COBWEB CORNERS: A winter trip on the old Midland
By Mel McFarland
Before winter has gone, I'd like to give you a look at riding through the mountains on a train a century ago. It definitely is not the same as driving in the mountains today. I would say the winter is one of my favorite times, even today, to ride a train. Except for having to get out in the cold white when it is storming I even enjoy running the red Swiss train up Pike's Peak in the snow.

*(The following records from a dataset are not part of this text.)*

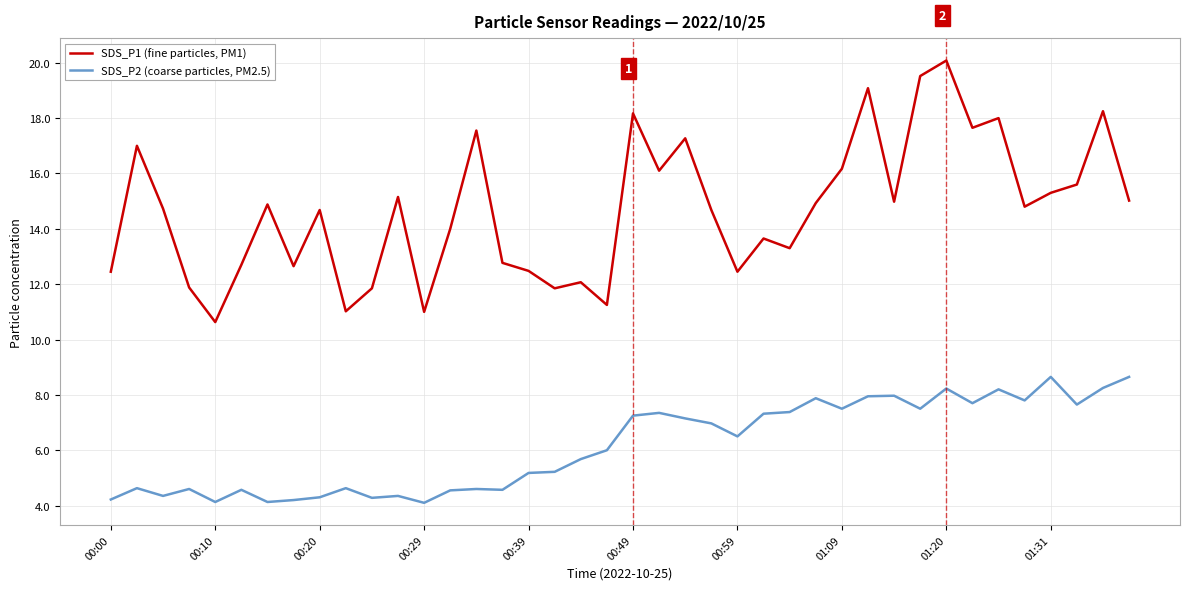

List the series in order of their peak value, lowest first.

SDS_P2 (coarse particles, PM2.5), SDS_P1 (fine particles, PM1)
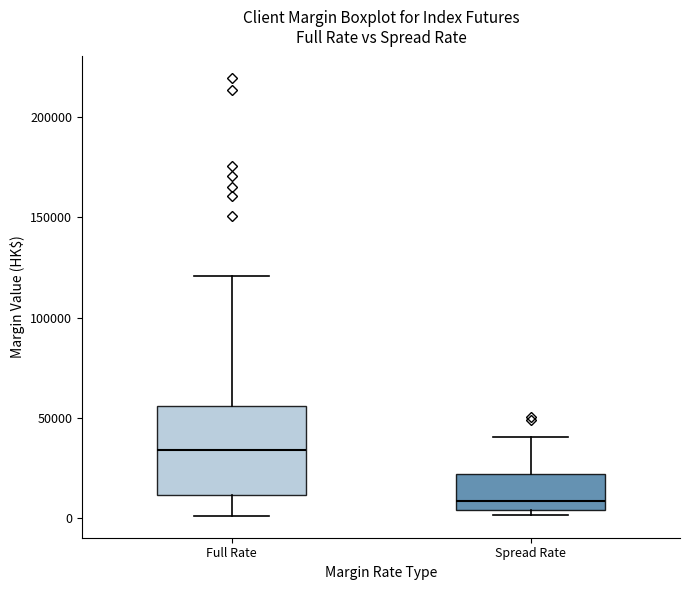

Reading left to right, transcribe this box plot: for each box, give where its median line is, the range the box spans, and where its two whiskers end, as read against the y-axis. The values are not printed on the chart, so give them approximately, as read against the axis.

Full Rate: median 35000, box 10000 to 55000, whiskers 0 to 120000
Spread Rate: median 10000, box 5000 to 20000, whiskers 0 to 40000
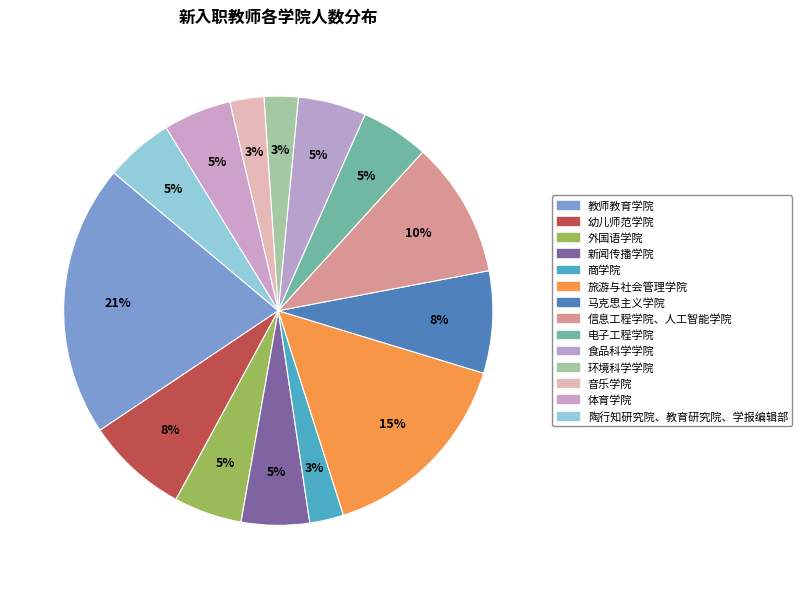

How many segments does this pie chart have?

14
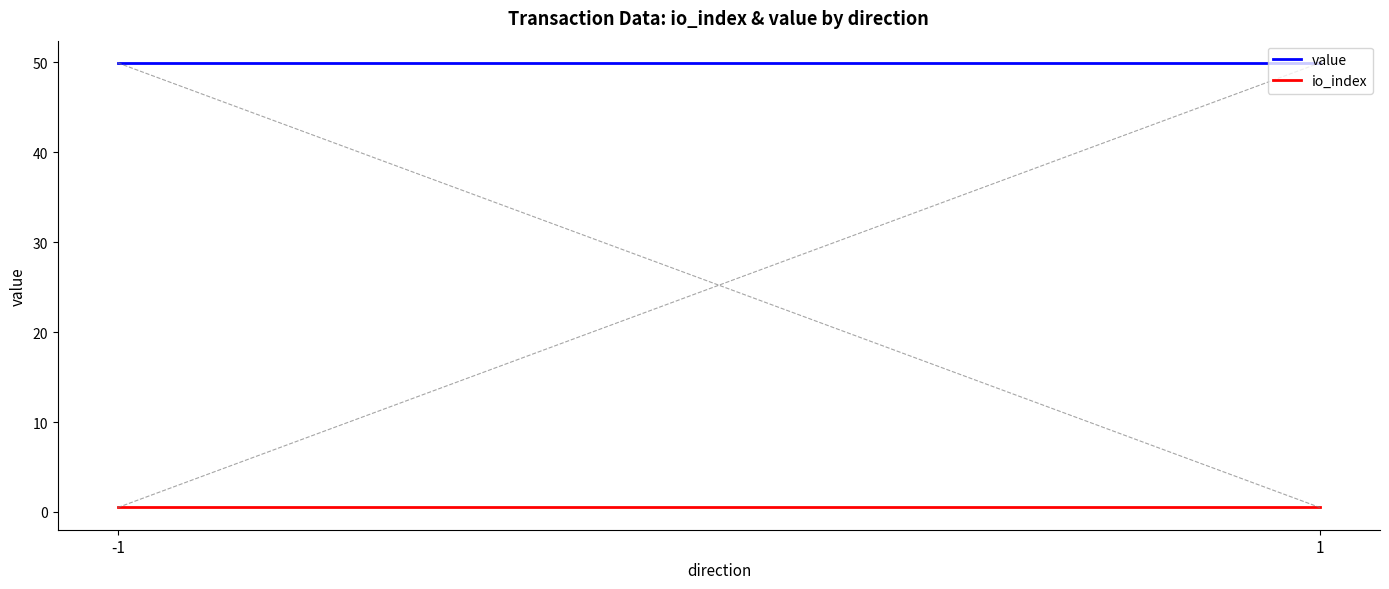

How many lines are shown in the chart?

2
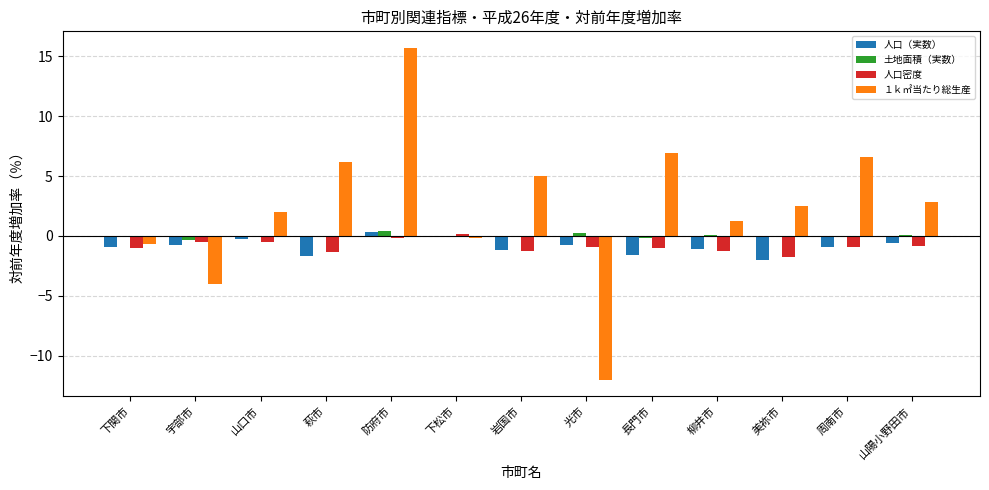

The value of １ｋ㎡当たり総生産 at 山陽小野田市 is 2.8. True or false?

True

At the depot we board the evening train from the Colorado Midland's depot at Colorado City. After a short wait, we see our train working through the railroad yards. Today this is where Highway 24 runs. After it stops, we get upon the train going west to Leadville. A big steam engine works up Ute Pass in the dark. The train consists of six cars, including the Pullman sleeper. The headlight darts across the tracks, turning the trees into strange figures. As some sleep, the train makes its way through the mountains.

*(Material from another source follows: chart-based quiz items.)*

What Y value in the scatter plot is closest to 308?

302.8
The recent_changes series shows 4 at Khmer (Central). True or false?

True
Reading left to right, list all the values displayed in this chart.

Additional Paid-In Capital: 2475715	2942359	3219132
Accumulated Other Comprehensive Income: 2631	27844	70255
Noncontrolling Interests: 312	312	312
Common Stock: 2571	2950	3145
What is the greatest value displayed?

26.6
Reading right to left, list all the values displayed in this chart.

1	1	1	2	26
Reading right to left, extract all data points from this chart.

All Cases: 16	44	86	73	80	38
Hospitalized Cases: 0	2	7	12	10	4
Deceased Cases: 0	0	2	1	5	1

It stops here and there, picking up and leaving passengers. The curious look into the night, rubbing clear spots on frosty windows. The coaches are heated by little stoves, barely able to keep up. In the plusher Pullman car, the passengers snuggle up in extra blankets. Every one is happy once the doors close and the train is moving. The train stops at Manitou, Cascade, Green Mountain Falls, Woodland Park and so on. The sound sleepers do not notice many of the stations.
Out across South Park, occasionally the headlight shines on cows huddled near the tracks. The cold crisp sky is lighted by the stars. In the distance, the white mountains glow from the moonlight. Early in the morning, long before the first rays of the sun, the train arrives at the Leadville station. The snow is around three feet deep. Up the street is the heart of town. The morning sun first lights up the mountains west of Leadville. It is the Continental Divide. In the winter of 1899 there was so much snow in January, February and March that not even the trains could get through the snow.
Leadville once built a huge castle out of ice. People traveled from all over the country to see this Ice Palace. Inside there were rooms of displays, food and entertainment. Outside there was a huge skating area. Skiing? no, that would not come along for about 50 years!